* [Trecho apresentado]

Seria natural esperar que estas indicações de Anatol Rosenfeld preparassem o
terreno para pesquisas futuras que investigassem as relações profundas entre as
tendências apresentadas. Porém, poucas iniciativas consistentes foram desenvolvidas a
partir do panorama traçado - fato mais natural ainda, em se tratando de um País pouco
afeito a investidas no passado.
Certo é que o crítico chamou a todos, mas a História tratou de escolher somente
alguns. Passadas mais de três décadas, graças ao esforço e à seriedade de muitos
pesquisadores, o ideário e a trajetória de grupos como o Arena, o Oficina e o Opinião,
além dos de inúmeros diretores, dramaturgos, atores e intelectuais que atuaram direta ou
indiretamente junto a estas companhias, estão preservados do ocaso e da imprecisão.
Entretanto, certas experiências artísticas capitais que lhes foram contemporâneas e
alguns de seus desdobramentos posteriores permanecem, por inúmeras razões, ainda
como figuras periféricas nas fotografias que, vez ou outra, as investigações históricas
produzem sobre aquele momento.
O foco da presente pesquisa recairá, assim, sobre a atuação de alguns dos jovens
dramaturgos brasileiros de fins da década de 60 e início dos anos 70 que procuraram
renovar a dramaturgia nacional, reagindo de modo muito particular ao comportamento
estético e político das principais companhias de teatro do período (Arena, Oficina e
Opinião, sobretudo) - o que os levou a manter uma distância deliberadamente calculada
dos questionamentos e das conquistas empreendidos por aqueles grupos.
No entanto, para se lançar à tarefa, é preciso considerar algumas preocupações
que envolvem um objeto de estudo a um só tempo instigante e complexo. Inicialmente,
há que se celebrar o fenômeno do aparecimento quase simultâneo de diversos autores
teatrais por volta do fim da década de 60. Reside aí um aspecto praticamente inédito em
nossa dramaturgia que propõe uma pergunta imediata: esses jovens dramaturgos
9
chegaram a constituir um movimento, instituindo entre nós um tipo de atuação gregária
rara ou mesmo inexistente até então?

Listagens dos itens de layout em caixas
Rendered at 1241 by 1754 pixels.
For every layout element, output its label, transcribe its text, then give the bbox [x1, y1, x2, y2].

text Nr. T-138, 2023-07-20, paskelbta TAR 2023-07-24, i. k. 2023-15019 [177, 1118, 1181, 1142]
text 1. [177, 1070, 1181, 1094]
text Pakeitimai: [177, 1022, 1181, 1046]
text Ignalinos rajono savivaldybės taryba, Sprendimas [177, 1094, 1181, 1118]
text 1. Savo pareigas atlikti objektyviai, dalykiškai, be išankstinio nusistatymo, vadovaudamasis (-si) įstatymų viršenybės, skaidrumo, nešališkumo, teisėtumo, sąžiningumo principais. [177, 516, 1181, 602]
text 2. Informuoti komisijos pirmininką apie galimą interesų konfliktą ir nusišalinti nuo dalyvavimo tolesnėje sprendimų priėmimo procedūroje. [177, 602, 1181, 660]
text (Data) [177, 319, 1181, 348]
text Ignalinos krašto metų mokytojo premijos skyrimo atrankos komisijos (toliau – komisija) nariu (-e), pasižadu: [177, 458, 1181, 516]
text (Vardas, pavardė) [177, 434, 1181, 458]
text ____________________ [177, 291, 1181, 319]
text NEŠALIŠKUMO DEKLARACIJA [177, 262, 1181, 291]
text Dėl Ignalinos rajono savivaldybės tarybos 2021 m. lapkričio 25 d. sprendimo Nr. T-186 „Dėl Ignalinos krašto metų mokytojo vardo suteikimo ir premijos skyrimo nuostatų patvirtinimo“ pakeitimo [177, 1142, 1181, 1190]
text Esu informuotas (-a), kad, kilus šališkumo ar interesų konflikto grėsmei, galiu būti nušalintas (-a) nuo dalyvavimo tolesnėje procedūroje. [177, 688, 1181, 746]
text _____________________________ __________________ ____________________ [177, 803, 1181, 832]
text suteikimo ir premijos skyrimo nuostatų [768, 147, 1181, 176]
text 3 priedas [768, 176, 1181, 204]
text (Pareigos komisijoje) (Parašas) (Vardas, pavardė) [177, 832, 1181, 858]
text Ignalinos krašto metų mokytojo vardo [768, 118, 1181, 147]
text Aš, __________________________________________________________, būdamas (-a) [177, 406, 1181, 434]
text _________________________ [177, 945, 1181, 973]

* [Suas tarefas]
#1 Liste as companhias de teatro citadas pelo nome no trecho sobre os jovens dramaturgos brasileiros.
#2 Dê seguimento ao trecho sobre os jovens dramaturgos brasileiros, partindo da pergunta com que ele termina.

* [Respostas do exercício]
#1 Arena, Oficina e Opinião.

#2
Um segundo ponto indica uma situação espinhosa. Há um grande número de
mulheres que integram a chamada geração de 69 - o que inevitavelmente convida o
pesquisador a querer entrelaçar certos elementos de sua análise a determinadas questões
históricas ligadas ao estudo de gênero. Foi o que fez a pesquisadora Elza Cunha de
Vincenzo em seu notável trabalho Um teatro da mulher: dramaturgia feminina no palco
brasileiro contemporâneo, que, embora estude com riqueza de detalhes as
peculiaridades dos trabalhos das autoras selecionadas por ela, conclui:
Independentemente do fato de haver ou não da parte das autoras algum propósito consciente,
seria difícil negar o caráter feminista de que se reveste o fenômeno como um todo, seja quanto às
possibilidades de seu surgimento, seja quanto ao essencial no sentido de sua existência.
2
Deste modo, seria legítimo supor que há, no grupo dos novos dramaturgos de 69,
duas preocupações essenciais de feições muito distintas entre si, que nos permitem
separá-los por gênero?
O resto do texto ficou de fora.